Yay!! more reading to do!

- - - Updated - - -

and another question. why doesn't the CYA hide the CL from the FC test? I will happily accept a short answer to this one.

 

[chem geek]

BuckeyeChris, thanks for filling in that other missing piece I neglected to cover. The chlorine bound to CYA is not permanently bound. It's in equilibrium with the unbound chlorine such that roughly speaking the amount unbound is proportional to the FC/CYA ratio while the amount bound is close to the FC level (FC less the small unbound amount). As the FC drops, the bound amount drops but so does the unbound amount -- each dropping proportionally.

Specifically, at 6 ppm FC with 40 ppm CYA there is 5.86 ppm chlorine bound to CYA and 0.15 ppm chlorine unbound to CYA. At 3 ppm FC with 40 ppm CYA there is 2.94 ppm chlorine bound to CYA and 0.06 ppm chlorine unbound to CYA. So it's not exactly proportional, but it's close. The FC/CYA ratio rule approximately holds but not exactly at all ratios and it falls apart as one get towards SLAM levels.

As for why the CYA doesn't hide the chlorine from the CYA test, it is again due to the equilibrium between the bound and unbound chlorine and the fact that if all the unbound chlorine were to instantly disappear and continue to be consumed as fast as it appeared, half the chlorine would be released from CYA every 0.25 seconds so far faster than the timeframe of the chlorine tests. The unbound chlorine reacts with the DPD dye and more chlorine is then released from being bound to CYA and this happens quickly. This has been discussed in numerous threads, not all in The Deep End. See Cyanuric Acid and Free Chlorine Relationship, Chlorine/CYA relationship, Want to understand more about CYA, CYA and the chlorine relation question, and for more technical detail there is Questions about Chlorine and CYA, and FC - Concept of "Reserve".

 

[pabeader]

Thanks CG for the followup. turns out, that was the answer i was looking for in the first place. guess i should practice what i preach, and try a search once in a while.

 

[eqbob]

I found the equilibrium relationship ChemGeek,posted in the free chlorine thread revered above to be very very useful in understanding things. I have it bookmarked and read it often.
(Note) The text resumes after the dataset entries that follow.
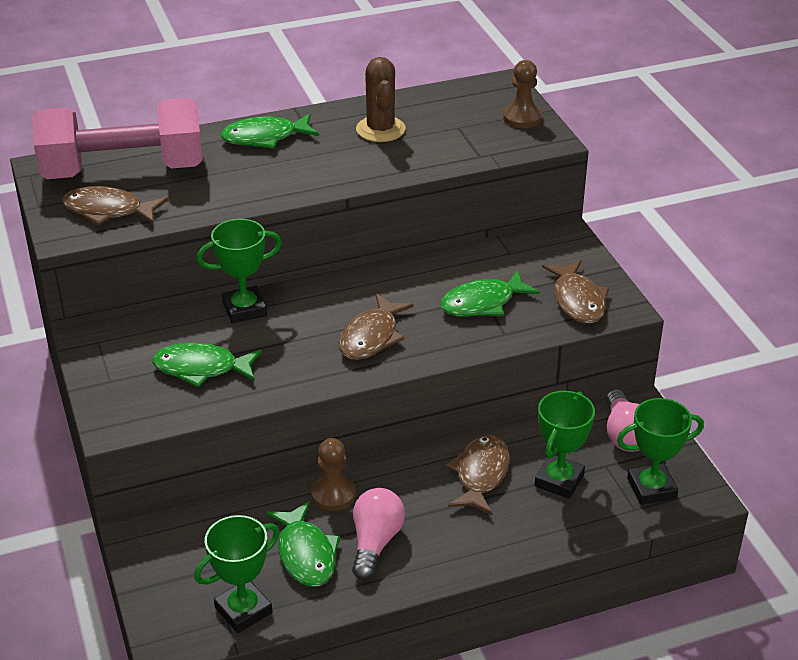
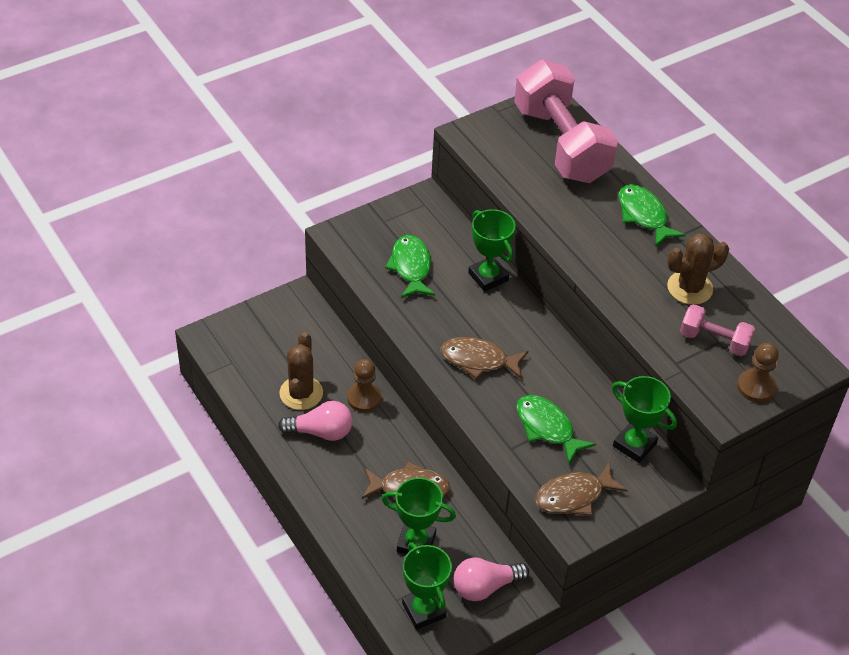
camera: 75 degrees right, 10 degrees up
(108, 211) = (504, 148): brown fish -> none
(243, 610) = (242, 369): green trophy -> green trophy (634, 445)
(306, 554) = (301, 393): green fish -> brown cactus
(456, 129) = (714, 340): none -> pink dumbbell

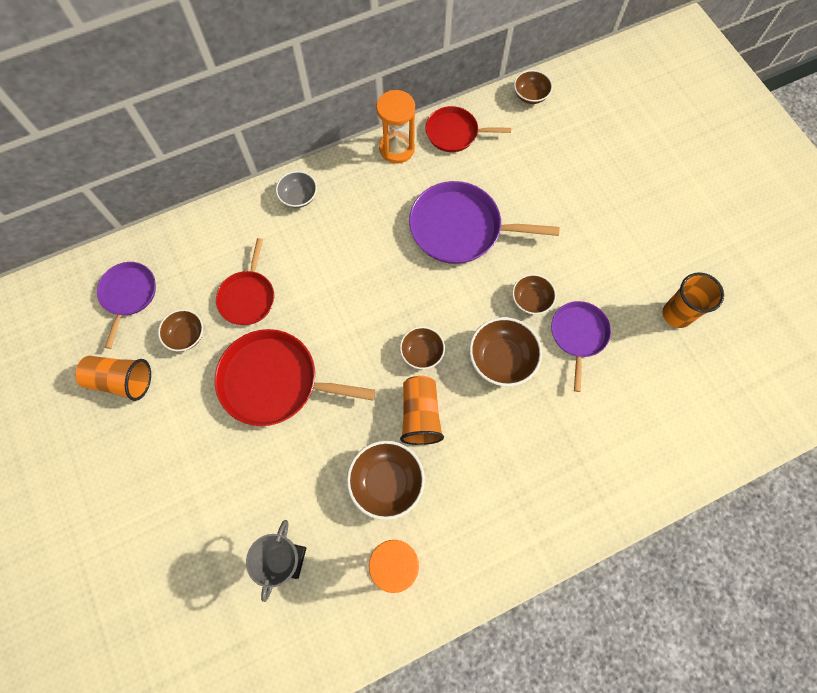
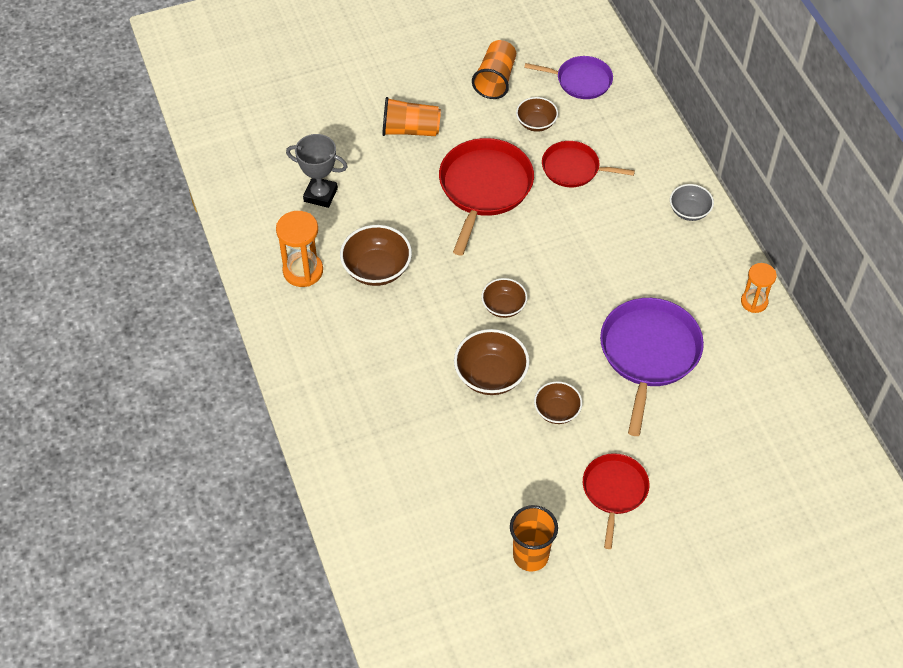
camera: 95 degrees right, 15 degrees down
(397, 149) = (754, 302): orange hourglass -> orange hourglass, size x0.66
(420, 415) = (438, 300): orange cup -> orange cup (410, 130)
(454, 133) = (778, 360): red pan -> red pan (614, 491)
(530, 95) = (840, 447): brown bowl -> none
(578, 335) = (512, 450): purple pan -> none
There is a chemical equilibrium between chlorine bound to CYA and hypochlorous acid unbound from it. Though there are multiple simultaneous chemical reactions due to the multiple chemical species involved, the most dominant reaction relevant to what we are talking about is the following:

HClCY- + H2O <<<---> H2CY- + HOCl
"Chlorine Bound to CYA" + Water <<<---> "CYA Ion" + Hypochlorous Acid

The reaction goes back and forth though at equilibrium at usual pool levels of FC and CYA it is mostly towards the left as I indicate with the "<<<" arrows.

If you were to instantaneously eliminate the hypochlorous acid (HOCl) on the right hand side, 94% of the bound chlorine would be released in 1 second to replenish it (half released every 0.25 seconds -- technically for the above reaction it's 4 seconds but there is another pathway through related reactions that is 0.25 seconds). So no "knowledge" is needed -- with chemical equilibria if species are consumed the reaction rebalances to replenish it. Technically, species are going back and forth from left-to-right and right-to-left very quickly and at equilibrium the forward and reverse reaction rates are equal. Chemical equilibrium does not mean that reactions are not occurring, but rather only that the concentrations of the chemicals are not changing so the forward and reverse reaction rates are equal. Roughly speaking, an amount of chlorine equivalent to the FC level goes back and forth every 1/3rd second. For more details, see this post, this post and this post.